"Our quarters was good, builded out of pine logs with a bed in one corner, no floors and windows. Us wore old loyal clothes and our shirt, it open all down the front. In winter massa gave us woolen clothes to wear. Us didn't know what shoes was, though.
"Massa, he look after us slaves when us sick, 'cause us worth too much money to let die jus' like you do a mule. He git doctor or nigger mammy. She make tea out of weeds, better'n quinine. She put string round our neck for chills and fever, with camphor on it. That sho' keep off diseases.
"Us work all day till jus' 'fore dark. Sometimes us got whippin's. We didn't mind so much. Boss, you know how stubborn a mule am, he have to be whipped. That the way slaves is.
"When you gather a bunch of cattle to sell they calves, how the calves and cows will bawl, that the way the slaves was then. They didn't know nothin' 'bout they kinfolks. Mos' chillen didn't know who they pappy was and some they mammy 'cause they taken 'way from the mammy when she wean them, and sell or trade the chillen to someone else, so they wouldn't git 'tached to they mammy or pappy.
"Massa larn us to read and us read the Bible. He larn us to write, too. They a big church on he plantation and us go to church and larn to tell the truth.
"I seed some few run away to the north and massa sometime cotch 'em and put 'em in jail. Us couldn't go to nowhere without a pass. The patterrollers would git us and they do plenty for nigger slave. I's went to my quarters and be so tired I jus' fall in the door, on the ground, and a patterroller come by and hit me several licks with a cat-o-nine-tails, to see if I's tired 'nough to not run 'way. Sometimes them patterrollers hit us jus' to hear us holler.

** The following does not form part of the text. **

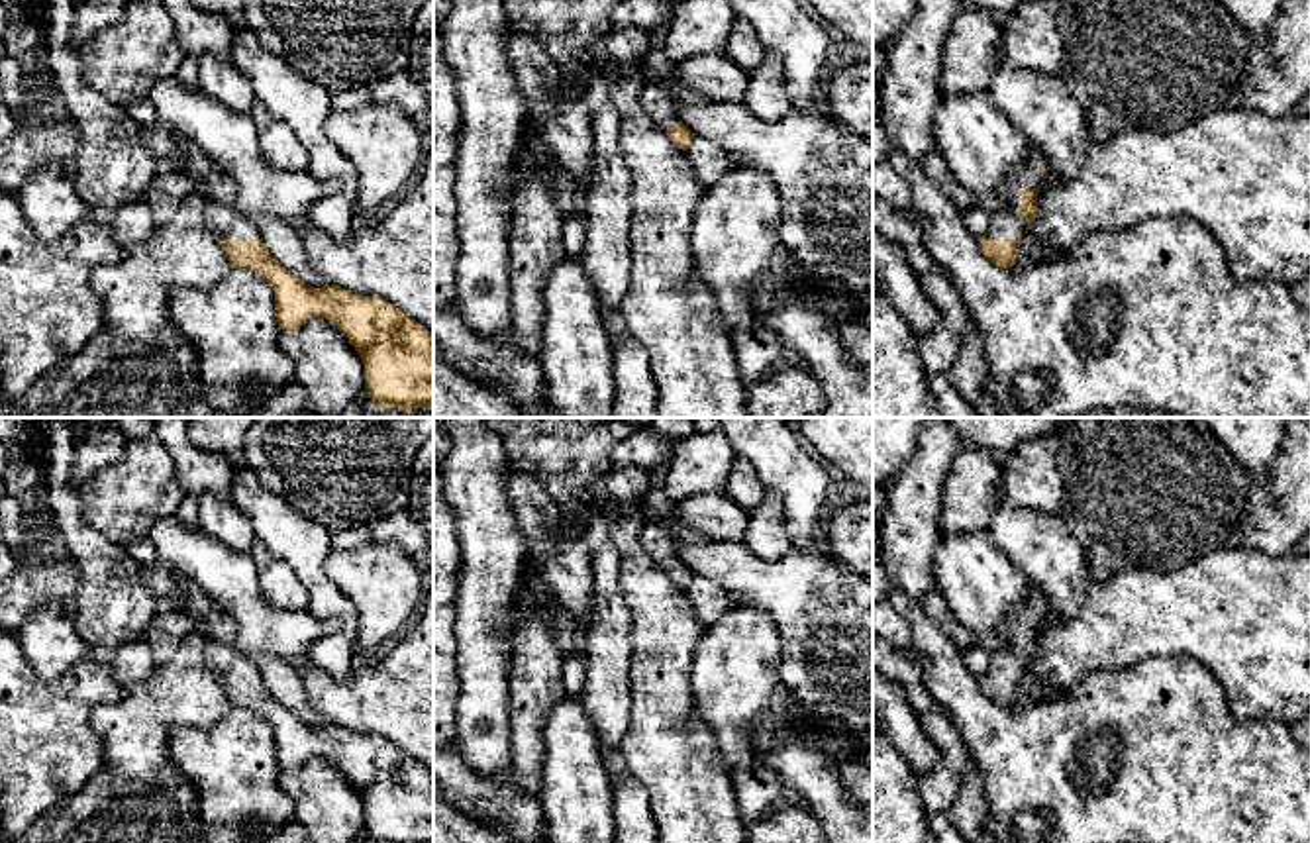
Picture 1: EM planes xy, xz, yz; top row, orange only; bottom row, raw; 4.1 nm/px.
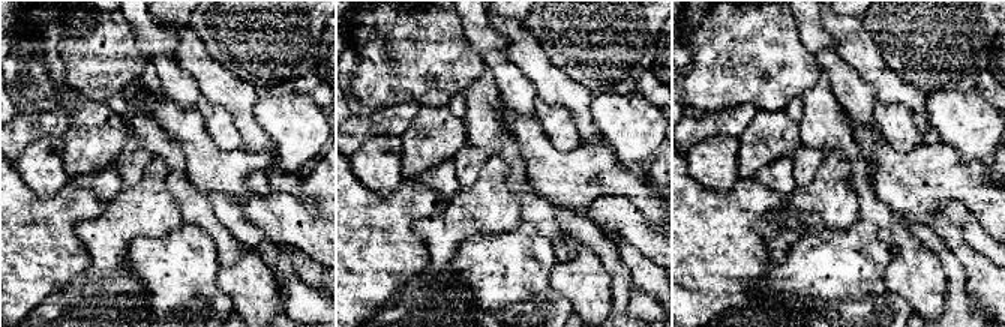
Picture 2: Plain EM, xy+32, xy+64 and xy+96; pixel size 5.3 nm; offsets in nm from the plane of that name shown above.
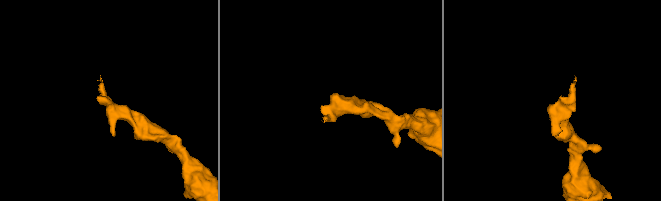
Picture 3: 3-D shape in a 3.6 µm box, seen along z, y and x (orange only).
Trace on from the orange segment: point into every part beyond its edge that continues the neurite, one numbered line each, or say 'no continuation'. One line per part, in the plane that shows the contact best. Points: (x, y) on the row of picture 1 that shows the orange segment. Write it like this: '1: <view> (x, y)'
1: yz (1007, 222)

"When a slave die, he jus' 'nother dead nigger. Massa, he builded a wooden box and put the nigger in and carry him to the hole in the ground. Us march round the grave three times and that all.
"I been marry once 'fore freedom, with home weddin'. Massa, he bring some more women to see me. He wouldn't let me have jus' one woman. I have 'bout fifteen and I don't know how many chillen. Some over a hunerd, I's sho'.
"I 'member plenty 'bout the war, 'cause the Yankees they march on to Richmond. They kill everything what in the way. I heared them big guns and I's scart. Everybody scart. I didn't see no fightin', 'cause I gits out the way and keeps out till it all over.
But when they marches right on the town I's tendin' hosses for massa. He have two hosses kilt right under him. Then the Yankees, they capture that town. Massa, he send me to git the buggy and hoss and carry missus to the mountain, but them Yankees they capture me and say they gwine hang that nigger. But, glory be, massa he saves me 'fore they hangs me. He send he wife and my wife to 'nother place then, 'cause they burn massa's house and tear down all he fences.